Utama
Pj Gubernur Kaltim Unjuk rasa Demonstrasi Muara Kate Penembakan di Muara Kate 
Pj Gubernur Kaltim Diminta Tanggung Jawab Moral Insiden Muara Kate

SELASAR.CO, Samarinda - Kehidupan masyarakat di Kalimantan Timur (Kaltim) terus mengalami gangguan oleh berbagai pembangunan dan industri ekstraktif yang bersifat materialistis. Anggota Koalisi Masyarakat Sipil Kaltim sekaligus Ketua Pokja 30, Buyung Marajo, menyatakan bahwa kehidupan masyarakat di Kalimantan Timur mulai diusik sejak kehadiran industri ekstraktif pada tahun 1960-an, seperti industri perkayuan, hutan tanaman industri, pertambangan batubara, dan perkebunan kelapa sawit.
Kerusakan lingkungan dan kehidupan masyarakat di Kalimantan Timur bermula pada era pemerintahan Orde Baru Soeharto dengan dikeluarkannya Undang-Undang Nomor 1 Tahun 1967 tentang Penanaman Modal Asing (UU PMA). Undang-undang ini menjadi pintu pertama masuknya investasi asing yang mengeruk sumber daya alam Indonesia.
Setelah runtuhnya pemerintahan otoritarian Soeharto pada tahun 1998, era Reformasi memberikan otonomi daerah yang memudahkan kepala daerah membuka konsesi besar-besaran bagi industri ekstraktif. "Luas daratan Provinsi Kalimantan Timur hanya 12,7 juta hektare, namun luas izin industri ekstraktif mencapai 13,83 juta hektare, tiga kali lipat luas Pulau Jawa," kata Buyung Marajo.

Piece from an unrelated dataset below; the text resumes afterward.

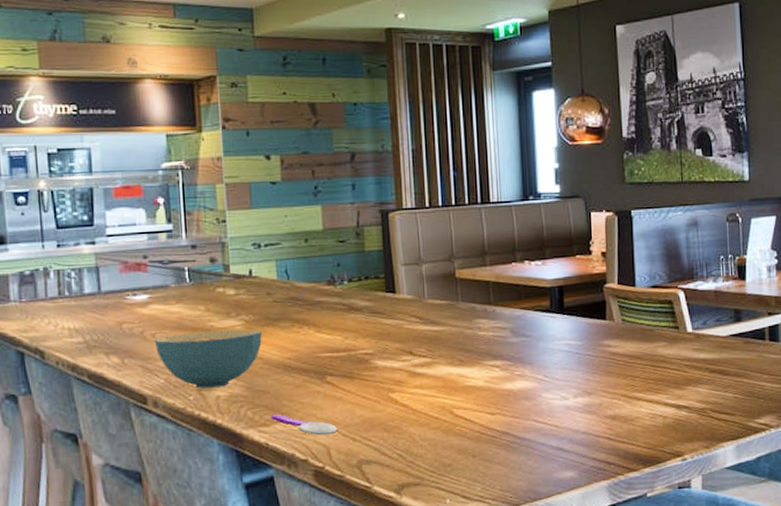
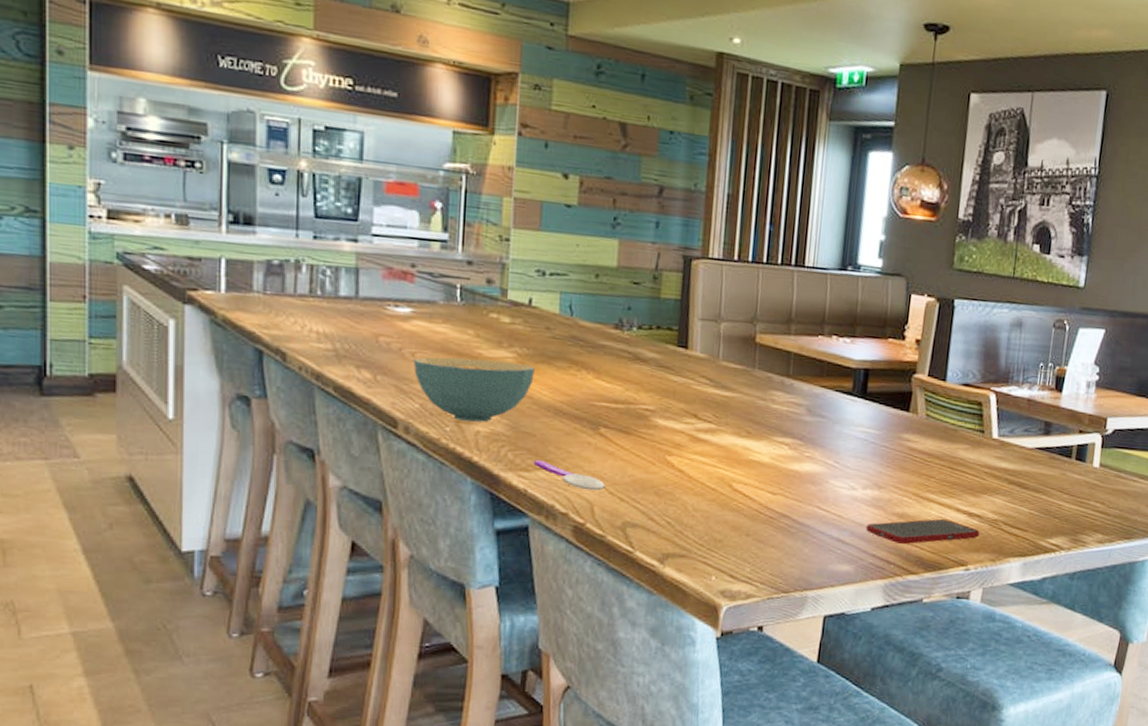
cell phone: none [583,415,690,444] -> present [866,519,980,544]

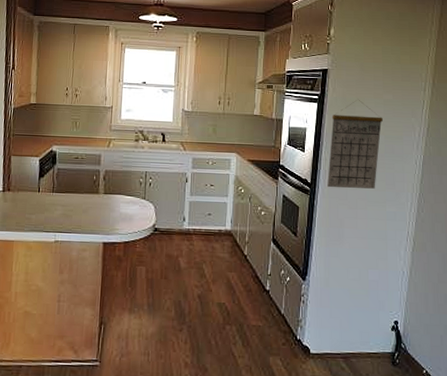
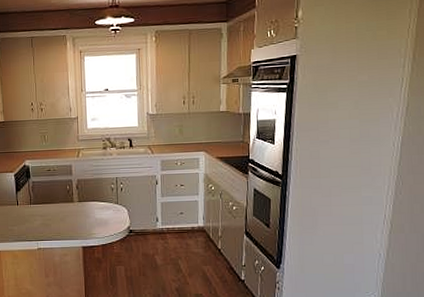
calendar: present [327,99,383,189] -> none [299,83,357,178]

Akibatnya, masyarakat harus menanggung persoalan dari sistem ekonomi-politik yang meminggirkan mereka dari ruang hidup dan hak-hak dasar. Salah satu contohnya adalah kasus pembunuhan Bapak Rusel (60) dan penganiayaan berat terhadap Bapak Anson (55) di Dusun Muara Langon, Desa Muara Kate, Kecamatan Muara Komam, Kabupaten Paser, pada 15 November 2024. Saat itu, masyarakat menjaga pos yang mereka inisiasi sendiri sebagai respons atas tidak berfungsinya pemerintah dan aparat penegak hukum menindak penggunaan jalan umum oleh truk batubara.
Berita Terkait
Diduga, hal ini merupakan bentuk kolusi antara pemerintah dan pengusaha tambang batubara yang hanya mementingkan akumulasi kapital. "Masyarakat Kalimantan Timur terus menjadi korban dari bisnis yang merusak ini karena daerah mereka hanya dianggap sebagai objek penghasil komoditas. Pemerintah lebih mendengarkan suara pengusaha daripada masyarakatnya sendiri," tegas Buyung Marajo.

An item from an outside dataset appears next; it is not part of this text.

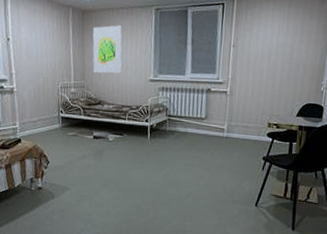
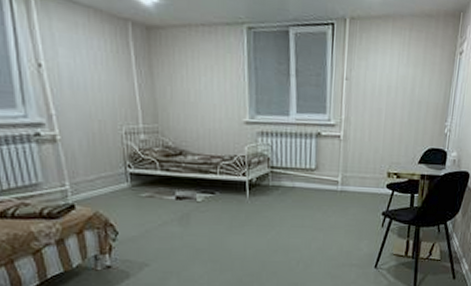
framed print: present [92,25,122,73] -> none [164,48,207,114]

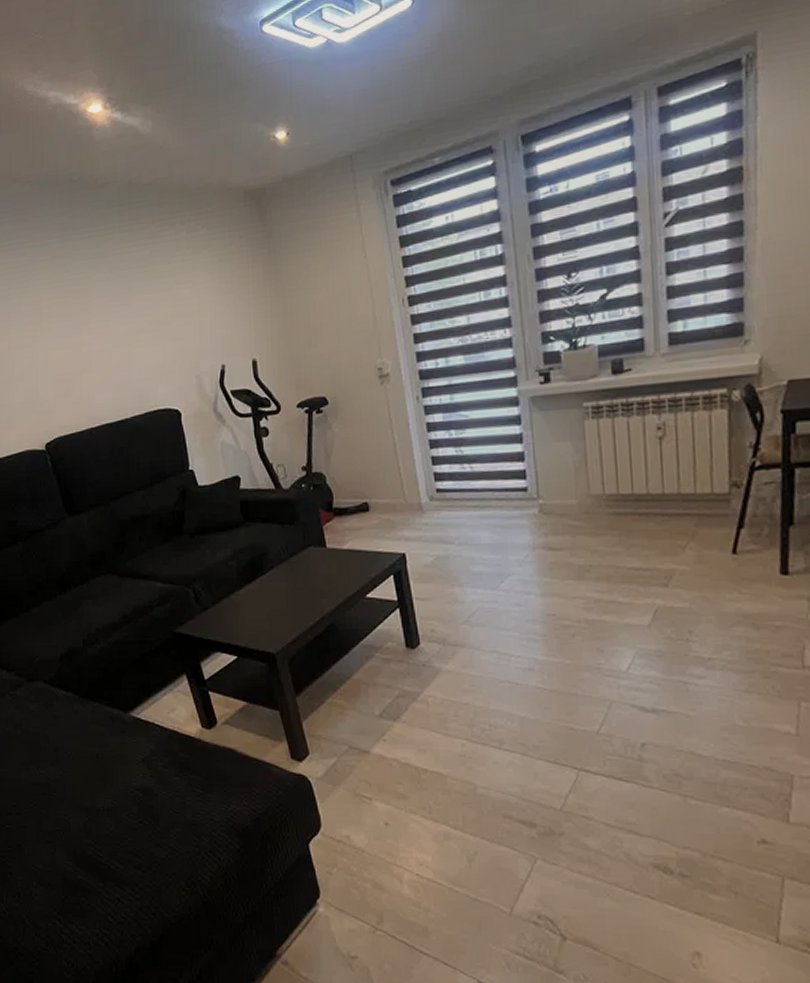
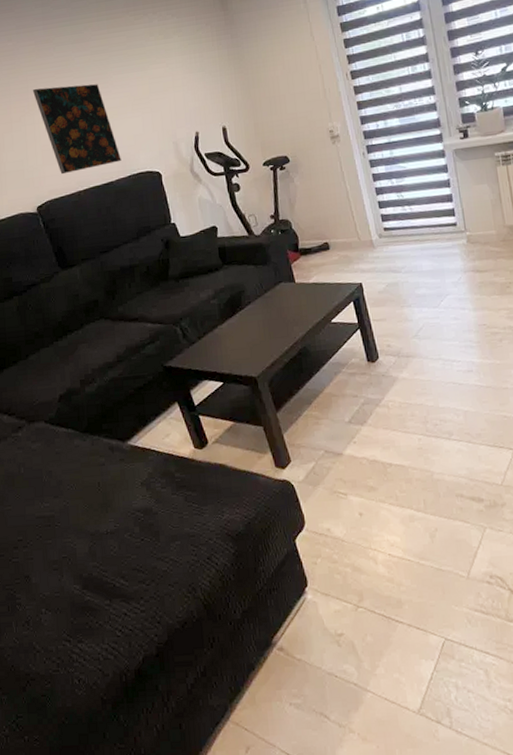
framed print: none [47,306,138,409] -> present [33,84,121,175]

Penggunaan jalan umum oleh truk pengangkut batubara jelas melanggar Peraturan Daerah Kalimantan Timur Nomor 10 Tahun 2012 tentang Penyelenggaraan Jalan Umum dan Jalan Khusus untuk Kegiatan Pengangkutan Batubara dan Kelapa Sawit.

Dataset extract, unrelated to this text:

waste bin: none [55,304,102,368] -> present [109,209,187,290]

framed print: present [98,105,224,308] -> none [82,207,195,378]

Oleh karena itu, Koalisi Masyarakat Sipil Kalimantan Timur mengecam tindakan brutal dan tidak manusiawi yang telah menyebabkan pembunuhan dan penganiayaan masyarakat Desa Muara Kate. Tindakan ini menunjukkan watak asli korporasi yang mengabaikan Hak Asasi Manusia dan hak untuk hidup aman serta mempertahankan lingkungan yang baik.
Koalisi Masyarakat Sipil Kalimantan Timur menuntut:
- Penegakan Perda Kaltim No. 10 Tahun 2012 terhadap PT. Mantimin Coal Mining yang melanggar aturan dengan menggunakan jalan umum untuk pengangkutan batubara.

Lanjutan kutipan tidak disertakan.